O eucalipto na floresta
(A crónica desta quinta, no nosso Sapo24)
A noticia começa a ser recorrente: um jornal que decide “migrar” para o digital e deixar a versão em papel impresso, ou mesmo (como aconteceu com a revista FHM) fechar de vez e terminar um ciclo de vida. Esta semana, depois de meses de boataria, foi o britânico The Independent - e o excelente dominical complementar Independent on Sunday - que marcaram o final de Março para o fecho das respectivas edições impressas. Dos 500 mil exemplares diários de há dez anos caíram, sem apelo nem agravo, para os 50 mil actuais. Ou seja, 450 mil pessoas deixaram de comprar aquele jornal. 90% dos seus consumidores.
O facto já não surpreende ninguém - o mundo da informação mudou radicalmente desde que a Internet se tornou acessível a todos, e as novas gerações, que já cresceram a obter gratuitamente informação em cima da hora, não querem pagar pela manhã cadernos de papel desactualizados há horas.
Sobra a opinião, a análise, a investigação, e a própria hierarquização da informação. Mas essas coisas são caras - nem os jornais que ainda restam em papel querem pagá-las, nem os leitores parecem muito entusiasmados com o assunto. No limite, alguém copia a crónica do Miguel Esteves Cardoso, do Vasco Pulido Valente, ou da Clara Ferreira Alves, consegue postar no Facebook, e toda a gente acaba por ter acesso ao que ainda justificaria a ninharia que custa um jornal.
Para quem, como eu, nasceu e cresceu com o hábito do jornal diário - aqui ou em qualquer parte do mundo - esta dura mudança dói. Dói muito. É inexorável - se tivesse nascido neste tempo, faria parte dela. Só mesmo a teimosia e o vicio me fazem resistir…
Mas, por outro lado, sem culpas para assacar nem alternativas para oferecer, é difícil encontrar saídas. Para ainda conseguirem sobreviver, os jornais em papel têm de ser geridos com pinças - ou seja, rigor e pouco dinheiro -, e isso retira-lhes o poder de constituírem o ultimo reduto do saber. Já não há a figura do velho sábio nos jornais. Não podem, por outro lado, ser mais rápidos que a sua própria sombra, no caso a edição online. Se se antecipam à edição impressa, perdem o valor acrescentado. Se esperam por ela, correm o risco de perder o fluxo de informação.

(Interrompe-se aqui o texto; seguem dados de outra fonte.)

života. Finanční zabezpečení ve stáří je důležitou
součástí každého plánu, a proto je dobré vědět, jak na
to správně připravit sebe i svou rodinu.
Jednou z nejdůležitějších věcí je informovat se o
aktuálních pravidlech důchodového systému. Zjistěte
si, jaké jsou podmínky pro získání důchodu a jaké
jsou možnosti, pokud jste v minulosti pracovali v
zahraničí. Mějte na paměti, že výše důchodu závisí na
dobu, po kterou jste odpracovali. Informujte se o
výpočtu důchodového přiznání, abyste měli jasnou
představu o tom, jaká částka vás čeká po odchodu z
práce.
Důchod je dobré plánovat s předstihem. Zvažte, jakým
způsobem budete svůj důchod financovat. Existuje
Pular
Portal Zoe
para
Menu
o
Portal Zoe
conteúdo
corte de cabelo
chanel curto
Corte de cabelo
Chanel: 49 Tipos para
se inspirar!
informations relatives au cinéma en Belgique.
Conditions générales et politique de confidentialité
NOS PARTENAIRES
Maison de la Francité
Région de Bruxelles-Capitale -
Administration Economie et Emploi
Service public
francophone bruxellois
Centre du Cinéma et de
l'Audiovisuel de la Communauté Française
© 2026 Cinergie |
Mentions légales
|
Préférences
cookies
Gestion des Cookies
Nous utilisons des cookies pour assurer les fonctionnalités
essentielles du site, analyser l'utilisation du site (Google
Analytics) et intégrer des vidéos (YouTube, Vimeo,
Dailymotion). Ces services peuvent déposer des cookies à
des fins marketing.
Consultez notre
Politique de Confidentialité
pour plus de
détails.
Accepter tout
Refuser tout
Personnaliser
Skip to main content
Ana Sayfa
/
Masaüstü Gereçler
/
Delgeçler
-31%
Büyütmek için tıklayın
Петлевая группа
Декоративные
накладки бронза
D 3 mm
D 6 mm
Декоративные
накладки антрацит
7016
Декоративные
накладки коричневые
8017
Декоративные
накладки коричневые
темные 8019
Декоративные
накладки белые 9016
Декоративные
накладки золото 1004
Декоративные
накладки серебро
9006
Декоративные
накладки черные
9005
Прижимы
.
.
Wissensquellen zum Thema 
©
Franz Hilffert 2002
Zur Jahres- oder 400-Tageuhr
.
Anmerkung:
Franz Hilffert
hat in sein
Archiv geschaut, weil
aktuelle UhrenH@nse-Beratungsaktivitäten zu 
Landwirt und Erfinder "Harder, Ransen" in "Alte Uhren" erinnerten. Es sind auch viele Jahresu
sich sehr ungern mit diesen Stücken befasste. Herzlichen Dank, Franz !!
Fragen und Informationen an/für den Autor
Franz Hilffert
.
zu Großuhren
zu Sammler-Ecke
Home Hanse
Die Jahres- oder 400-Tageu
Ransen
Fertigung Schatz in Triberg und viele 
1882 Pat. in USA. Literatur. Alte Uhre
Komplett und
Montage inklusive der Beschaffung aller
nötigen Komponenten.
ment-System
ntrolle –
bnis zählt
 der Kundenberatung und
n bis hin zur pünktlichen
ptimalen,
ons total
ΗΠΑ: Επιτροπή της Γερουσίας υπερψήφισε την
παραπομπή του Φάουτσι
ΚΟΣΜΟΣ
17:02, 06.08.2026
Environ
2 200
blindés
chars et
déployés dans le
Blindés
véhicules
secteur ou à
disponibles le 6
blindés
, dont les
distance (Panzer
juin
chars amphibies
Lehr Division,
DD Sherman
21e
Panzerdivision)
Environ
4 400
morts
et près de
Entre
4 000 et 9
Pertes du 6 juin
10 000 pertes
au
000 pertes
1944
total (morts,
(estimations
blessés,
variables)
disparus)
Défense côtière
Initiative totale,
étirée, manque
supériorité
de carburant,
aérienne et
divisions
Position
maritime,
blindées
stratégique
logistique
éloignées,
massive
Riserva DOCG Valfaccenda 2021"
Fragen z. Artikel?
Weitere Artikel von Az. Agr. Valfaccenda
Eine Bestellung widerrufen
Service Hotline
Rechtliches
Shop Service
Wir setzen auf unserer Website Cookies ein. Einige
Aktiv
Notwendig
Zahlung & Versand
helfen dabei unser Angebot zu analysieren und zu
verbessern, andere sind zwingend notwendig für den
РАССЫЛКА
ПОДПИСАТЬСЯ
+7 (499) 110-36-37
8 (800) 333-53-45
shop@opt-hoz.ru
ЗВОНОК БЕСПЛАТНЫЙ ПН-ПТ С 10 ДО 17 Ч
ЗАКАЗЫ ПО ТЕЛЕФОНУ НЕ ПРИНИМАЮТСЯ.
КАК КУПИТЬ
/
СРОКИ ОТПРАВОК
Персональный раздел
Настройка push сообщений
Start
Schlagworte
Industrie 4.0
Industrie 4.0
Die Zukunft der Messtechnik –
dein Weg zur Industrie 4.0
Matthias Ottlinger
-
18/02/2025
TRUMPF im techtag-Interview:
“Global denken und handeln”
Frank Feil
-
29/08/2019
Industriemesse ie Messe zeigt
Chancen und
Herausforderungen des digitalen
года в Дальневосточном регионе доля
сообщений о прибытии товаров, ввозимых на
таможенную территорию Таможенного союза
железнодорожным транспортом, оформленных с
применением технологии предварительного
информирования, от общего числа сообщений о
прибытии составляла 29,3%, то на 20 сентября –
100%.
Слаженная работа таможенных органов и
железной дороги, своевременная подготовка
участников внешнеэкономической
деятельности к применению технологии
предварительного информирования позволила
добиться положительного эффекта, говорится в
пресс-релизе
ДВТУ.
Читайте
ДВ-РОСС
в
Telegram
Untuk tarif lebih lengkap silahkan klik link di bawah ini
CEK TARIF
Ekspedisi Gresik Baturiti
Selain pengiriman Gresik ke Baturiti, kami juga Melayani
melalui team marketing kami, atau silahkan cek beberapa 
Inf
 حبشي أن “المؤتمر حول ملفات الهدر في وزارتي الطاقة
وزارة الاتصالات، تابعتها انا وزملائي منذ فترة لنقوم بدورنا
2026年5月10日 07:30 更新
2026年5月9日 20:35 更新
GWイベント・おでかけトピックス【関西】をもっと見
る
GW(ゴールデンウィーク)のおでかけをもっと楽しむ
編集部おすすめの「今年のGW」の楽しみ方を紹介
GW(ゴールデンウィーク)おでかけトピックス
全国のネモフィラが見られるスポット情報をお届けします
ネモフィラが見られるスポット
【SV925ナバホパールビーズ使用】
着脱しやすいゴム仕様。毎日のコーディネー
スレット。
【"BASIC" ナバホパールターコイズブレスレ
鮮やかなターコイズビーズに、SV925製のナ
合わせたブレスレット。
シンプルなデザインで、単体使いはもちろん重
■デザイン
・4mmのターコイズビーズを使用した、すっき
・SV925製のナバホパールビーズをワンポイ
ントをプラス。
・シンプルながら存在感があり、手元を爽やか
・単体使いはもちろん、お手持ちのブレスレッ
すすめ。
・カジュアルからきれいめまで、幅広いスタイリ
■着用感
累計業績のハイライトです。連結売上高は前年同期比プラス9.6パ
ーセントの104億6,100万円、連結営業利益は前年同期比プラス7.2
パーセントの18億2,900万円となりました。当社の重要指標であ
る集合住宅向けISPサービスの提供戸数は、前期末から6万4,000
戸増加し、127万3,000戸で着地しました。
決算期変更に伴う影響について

No quadro existente, a ideia de um jornal diário, impresso em papel, e fechado pelo menos 8 horas antes de estar à venda é, em si, um contra-senso. E o leitor não é parvo.
Porém, continua a não haver nada semelhante a um recorte de jornal para credibilizar uma noticia - como nenhum canal de informação resiste a um olhar sobre as primeiras páginas do dia seguinte antes de fechar a noite.
Aqui chegado, e vendo morrer mais um (bom) titulo em papel, The Independent, num egoísmo meio parvo mas ao mesmo tempo realista, agradeço aos meus pais terem tido a “generosidade” de me produzirem a tempo de viver todos estes tempos - o dos jornais à antiga, máquina de escrever e montagem à mão, depois a chegada da informática que os profissionalizou, e ainda o tempo da net - que lhes deu uma segunda vida e aparentemente mais estrada…
Sou sincero: preferia não estar cá para ver a morte de projectos como The Independent - que vi nascer e era, há 30 anos, o futuro de uma imprensa viva, opinativa, assertiva, de jornalismo real, ligada à imagem, atenta ao design. Pelos vistos, não chegou. Tenho a tentação de dizer, parecendo um velho do Restelo, que a Internet é mesmo o eucalipto desta floresta cheia de diversidade onde cresci e me fiz homem. Nada contra o eucalipto - mas que seca tudo à sua volta, lá isso seca.